**SELECTED TEXT:**
------------------------

Date Provided 2/2/10
NSP PROGRAM
If you don't know about it yet there is a NSP program (neighborhood stabilization program) in different cities available! You may qualify for a grant to purchase a home based on income. This is to help fight the foreclosure inventory and prevent cities and neighborhoods from becoming blighted! NCST NAR Press Release 20100126_web.pdf or just check your preferred city link http://www.cityofsouthfield.com/.
Take a gander and read about it, there is criteria and a class involved and qualifying factors! It never hurts to see if you or someone you know can take advantage of this fantastic program. Homes at this date 2/2/2010 must be bank owned and vacant to qualify.

------------------------

**PROVIDED RECORDS:**
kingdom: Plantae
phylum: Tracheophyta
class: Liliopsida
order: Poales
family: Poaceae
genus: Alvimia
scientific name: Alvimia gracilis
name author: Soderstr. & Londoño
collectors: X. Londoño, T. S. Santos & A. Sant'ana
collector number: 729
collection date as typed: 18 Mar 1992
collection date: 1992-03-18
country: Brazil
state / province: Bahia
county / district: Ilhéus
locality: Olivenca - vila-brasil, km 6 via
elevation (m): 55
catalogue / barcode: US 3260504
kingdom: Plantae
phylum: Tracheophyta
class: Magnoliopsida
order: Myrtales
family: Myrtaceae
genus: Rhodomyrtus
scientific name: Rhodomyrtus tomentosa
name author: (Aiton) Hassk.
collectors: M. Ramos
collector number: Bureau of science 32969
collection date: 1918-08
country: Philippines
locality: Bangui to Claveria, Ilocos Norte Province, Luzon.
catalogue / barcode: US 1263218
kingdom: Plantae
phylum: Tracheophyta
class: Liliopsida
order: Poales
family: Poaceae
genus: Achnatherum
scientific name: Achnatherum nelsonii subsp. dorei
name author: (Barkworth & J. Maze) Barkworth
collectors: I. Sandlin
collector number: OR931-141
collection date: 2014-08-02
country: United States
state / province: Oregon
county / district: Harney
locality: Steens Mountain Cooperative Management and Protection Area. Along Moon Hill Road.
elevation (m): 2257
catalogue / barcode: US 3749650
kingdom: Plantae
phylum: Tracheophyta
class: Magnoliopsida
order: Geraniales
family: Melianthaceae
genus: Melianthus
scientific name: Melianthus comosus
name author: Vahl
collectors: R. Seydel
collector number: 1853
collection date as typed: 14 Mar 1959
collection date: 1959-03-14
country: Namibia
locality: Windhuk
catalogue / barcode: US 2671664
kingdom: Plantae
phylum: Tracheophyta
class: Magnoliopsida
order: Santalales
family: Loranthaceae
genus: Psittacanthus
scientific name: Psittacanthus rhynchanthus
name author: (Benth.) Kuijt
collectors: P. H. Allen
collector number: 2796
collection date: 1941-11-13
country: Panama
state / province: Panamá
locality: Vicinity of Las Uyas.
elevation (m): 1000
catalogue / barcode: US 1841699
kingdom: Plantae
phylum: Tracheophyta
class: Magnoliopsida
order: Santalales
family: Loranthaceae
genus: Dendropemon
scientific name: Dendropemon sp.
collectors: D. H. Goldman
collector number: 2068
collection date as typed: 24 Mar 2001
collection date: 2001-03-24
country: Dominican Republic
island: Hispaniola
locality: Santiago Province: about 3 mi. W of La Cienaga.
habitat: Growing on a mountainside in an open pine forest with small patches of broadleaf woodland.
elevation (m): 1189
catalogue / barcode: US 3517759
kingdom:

------------------------

**WHAT TO DO:**
1. According to the NSP program notice, what two conditions must homes meet as of 2/2/2010 to qualify?
2. Resume the NSP program notice from its last sentence and continue it.

**REPLIES:**
1. They must be bank owned and vacant.

2.
EXTENSION ON TAX CREDIT
The Worker, Homeownership, and Business Assistance Act of 2009 has extended the tax credit of up to $8,000 for qualified first-time home buyers purchasing a principal residence. The tax credit now applies to sales occurring on or after January 1, 2009 and on or before April 30, 2010. However, in cases where a binding sales contract is signed by April 30, 2010, a home purchase completed by June 30, 2010 will qualify. Read on... http://www.federalhousingtaxcredit.com/
HAFA Home Affordable Foreclosure Alternatives
Basically a new plan to keep people from selling their homes via short sales but rather get a loan modification to keep them in their homes as an alternative. Home Affordable Foreclosure Alternatives Program (HAFA). Below is a very good link to see if you qualify!
http://makinghomeaffordable.gov/
BE AWARE:
- Beware of anyone who asks you to pay a fee in exchange for a counseling service or modification of a delinquent loan.
- Scam artists often target homeowners who are struggling to meet their mortgage commitment or anxious to sell their homes. Recognize and avoid common scams.
- Assistance from a HUD-approved housing counselor is FREE.
- Beware of people who pressure you to sign papers immediately, or who try to convince you that they can “save” your home if you sign or transfer over the deed to your house.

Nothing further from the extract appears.